3

I would like to split words that have hyphens in them using sed. Hyphens which are not inside words should stay as-is. For example, for the sentence:

"the multi-modal solution is an award-winning approach in the 21st-century - however"

I would like the output:

"the multi @-@ modal solution is an award @-@ winning approach in the 21st @-@ century - however"

I tried using:

sed 's/\([a-zA-Z0-9]+\)-\([a-zA-Z0-9]+\)/\1 @-@ \2/g' test.txt > test2.txt

Without success. I'm using the OSX version of sed.

Roee Aharoni
  • 141
  • 1
  • 7
  • does your input have `-` other than between words? otherwise for given sample input, a simple `sed 's/-/ @-@ /g'` would work – Sundeep Feb 16 '17 at 10:41
  • 1
    the problem with your attempt is that `+` is not a meta character for default BRE... GNU sed would allow to use `\+` – Sundeep Feb 16 '17 at 10:44
  • my input has `-` which are not between words or in the end of words, which i wouldn't like to split – Roee Aharoni Feb 16 '17 at 11:16

4 Answers4

2

You can use this non-regex implementation using awk:

s="the multi-modal solution is an award-winning approach in the 21st-century"
awk -F '-' -v OFS=' @-@ ' '{$1=$1} 1' <<< "$s"

the multi @-@ modal solution is an award @-@ winning approach in the 21st @-@ century

Reference: Effective AWK Programming

Sed solution (works on OSX):

sed -E 's/([^-[:blank:]]+)-([^-[:blank:]]+)/\1 @-@ \2/g' <<< "$s"
anubhava
  • 761,203
  • 64
  • 569
  • 643
2

To complement the sed -E solution in anubhava's answer with a fixed version of your own solution attempt:

sed 's/\([a-zA-Z0-9]\{1,\}\)-\([a-zA-Z0-9]\{1,\}\)/\1 @-@ \2/g' test.txt > test2.txt

That is, the ERE (extended regex) quantifier construct + must be emulated with \{1,\} in a BRE (basic regex), which sed uses by default.

INSTRUCTIONS:
(1) In the sed hyphen thread, reproduce the passage starting at "I would like the" and ending at "version of sed.".
(2) In the sed hyphen thread, what construct must stand in for the + quantifier in a basic regex?

EXTRACTED INFORMATION:
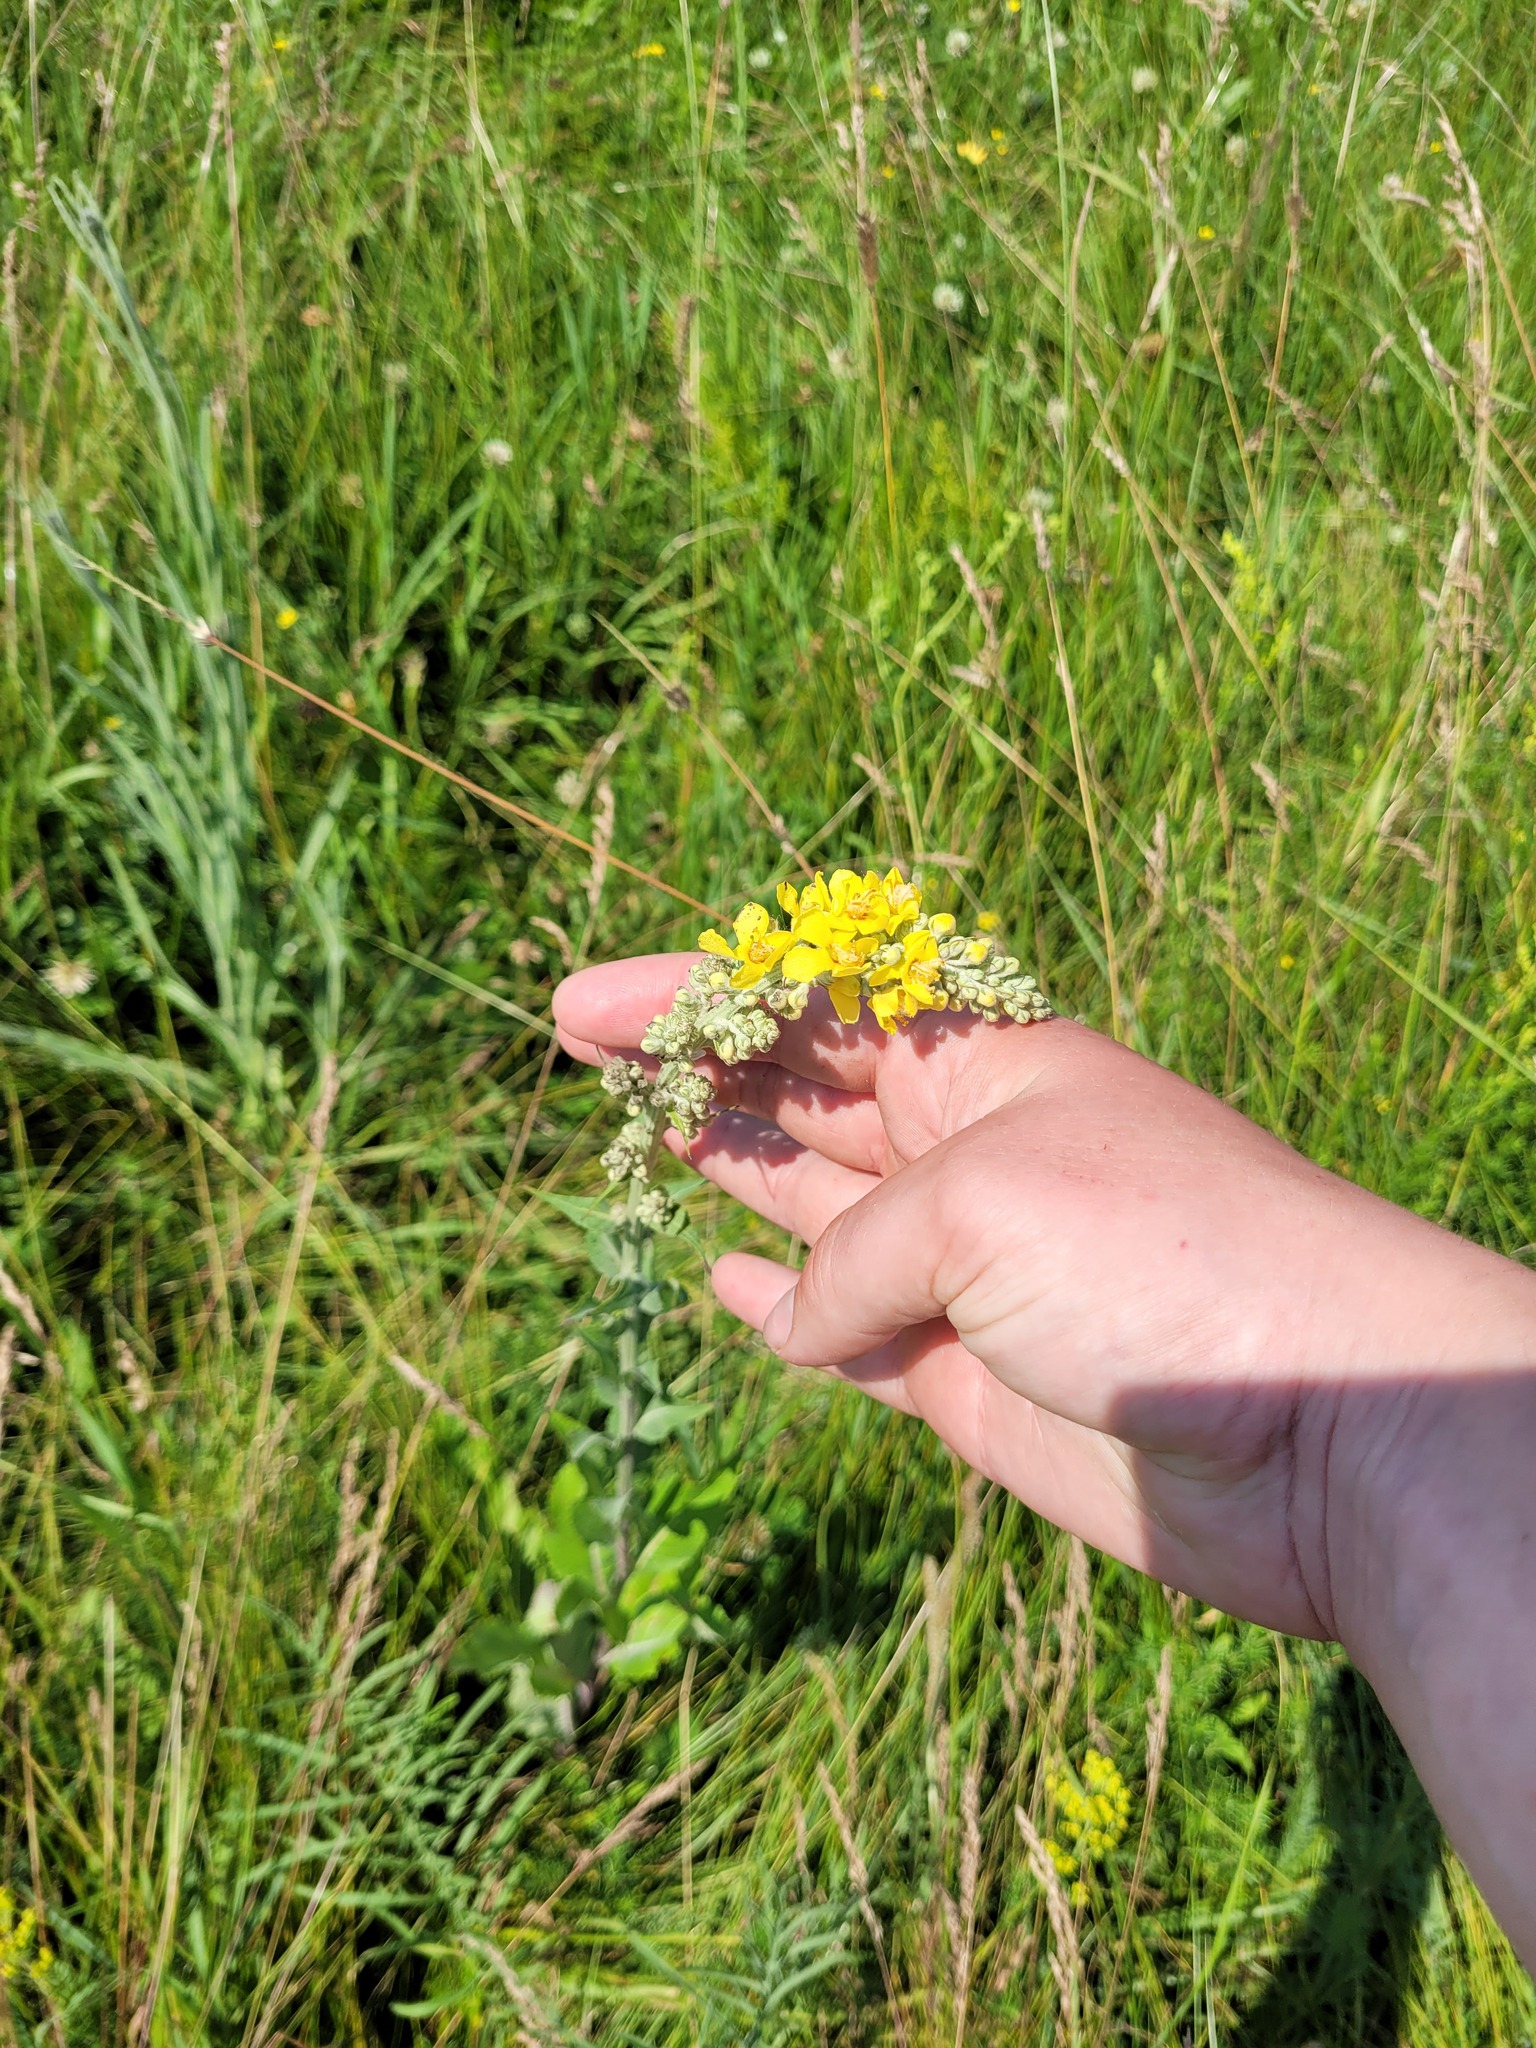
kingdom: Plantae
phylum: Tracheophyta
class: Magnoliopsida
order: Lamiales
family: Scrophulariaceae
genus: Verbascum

---

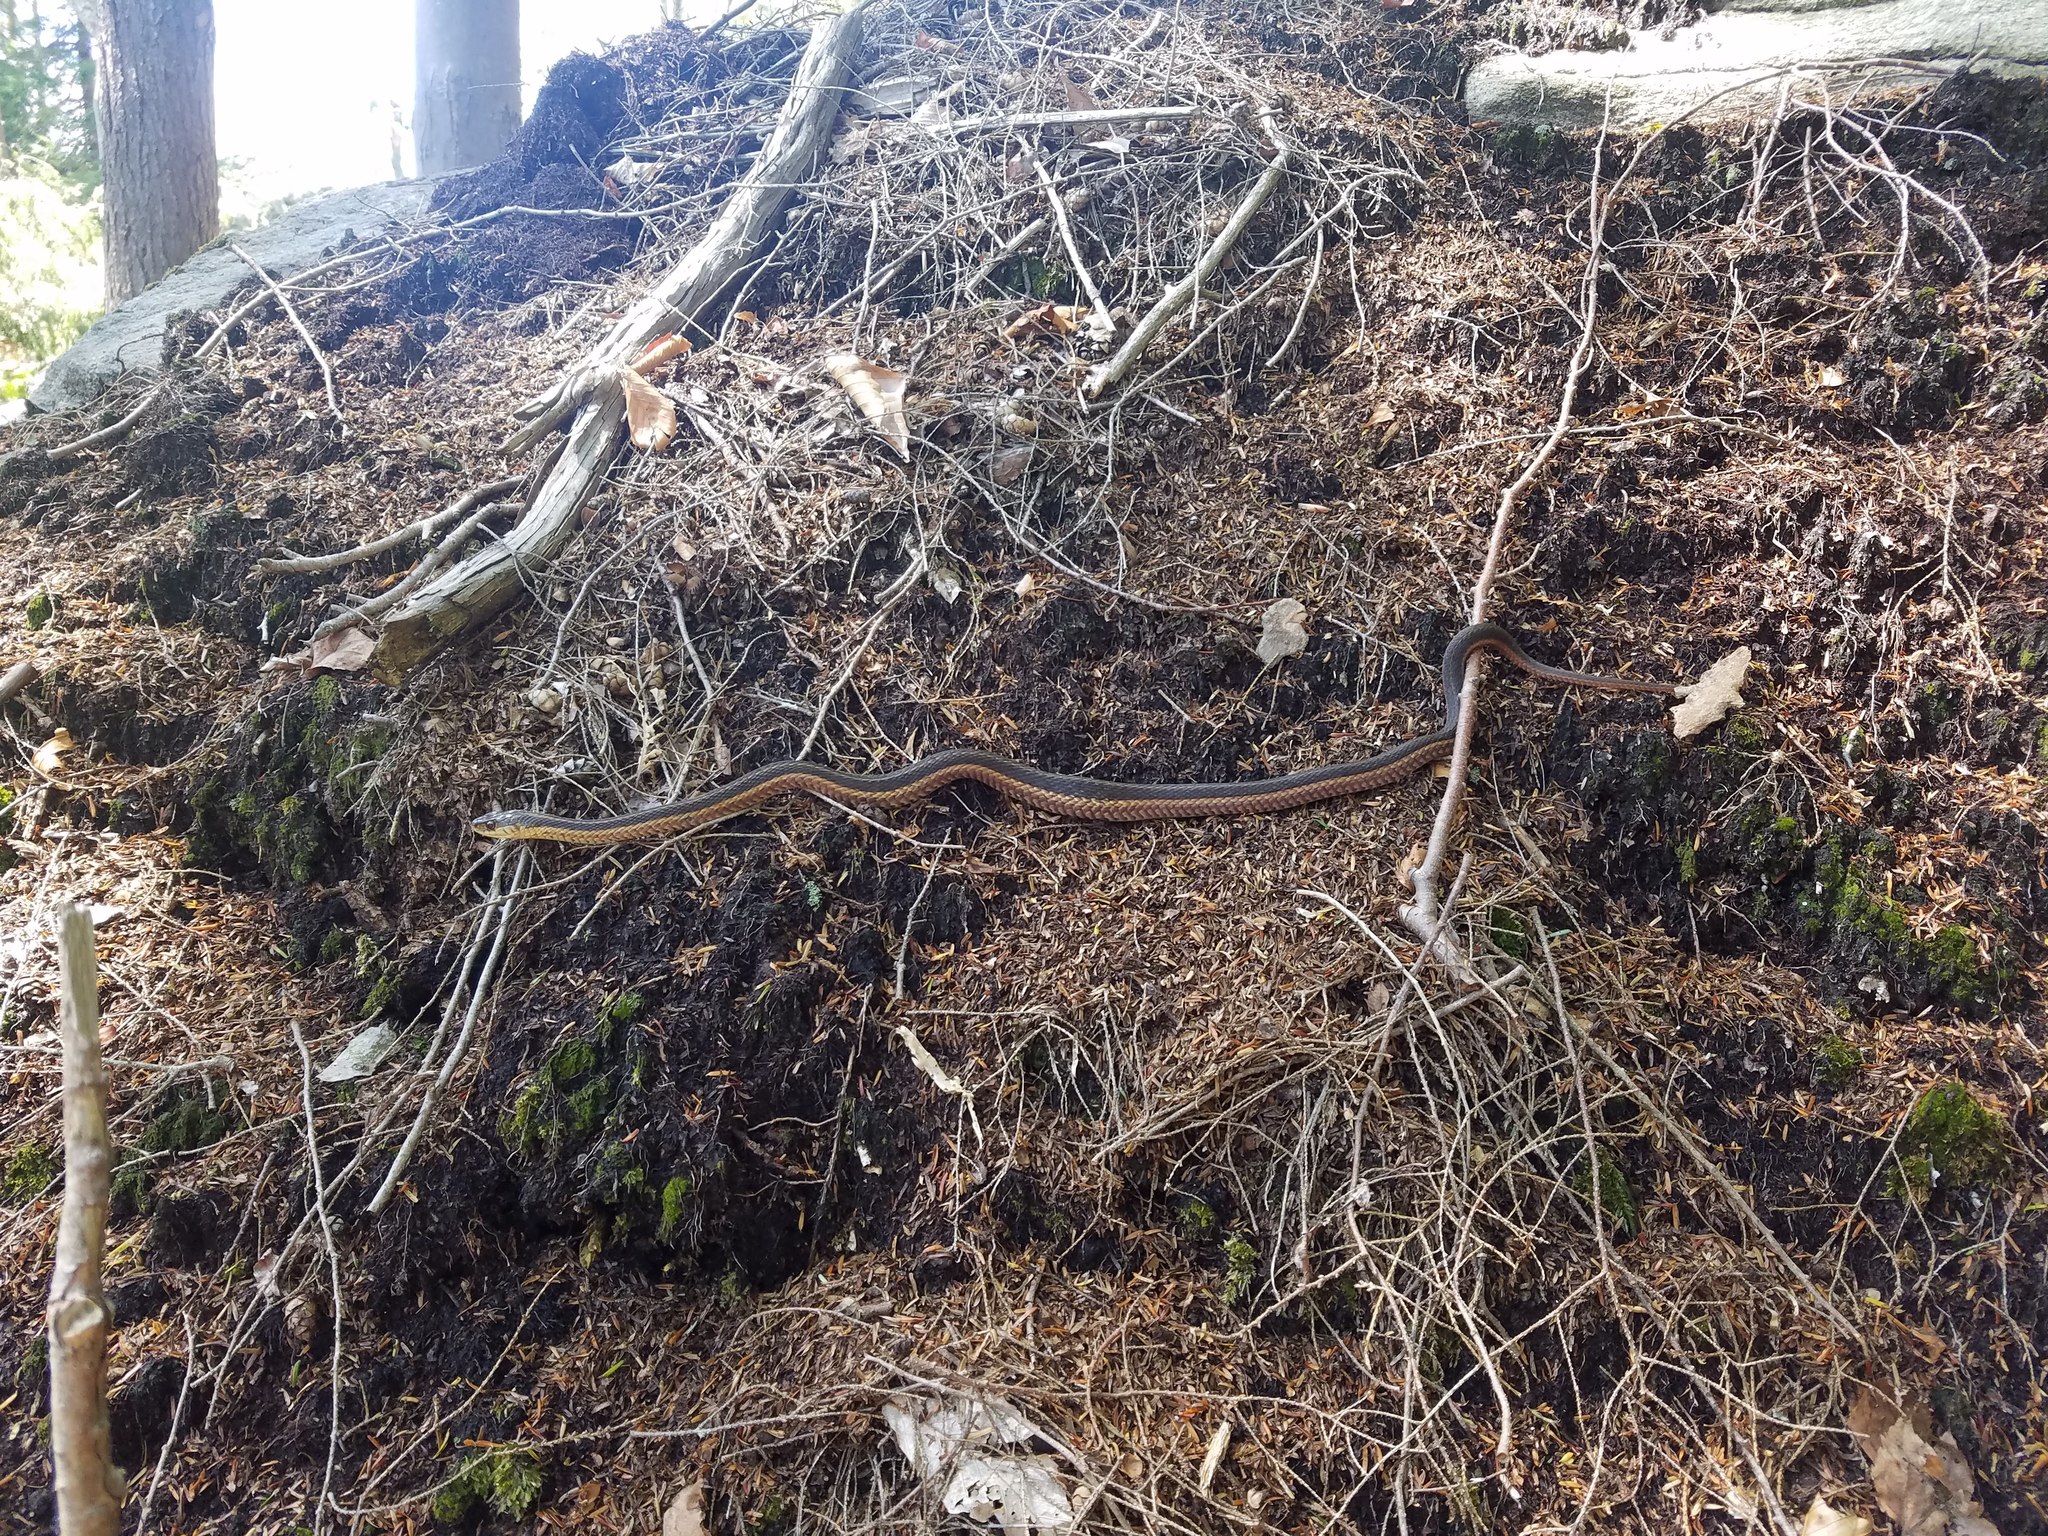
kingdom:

RESPONSES TO THE EXERCISE:
(1)
I would like the output:

"the multi @-@ modal solution is an award @-@ winning approach in the 21st @-@ century - however"

I tried using:

sed 's/\([a-zA-Z0-9]+\)-\([a-zA-Z0-9]+\)/\1 @-@ \2/g' test.txt > test2.txt

Without success. I'm using the OSX version of sed.

(2) \{1,\}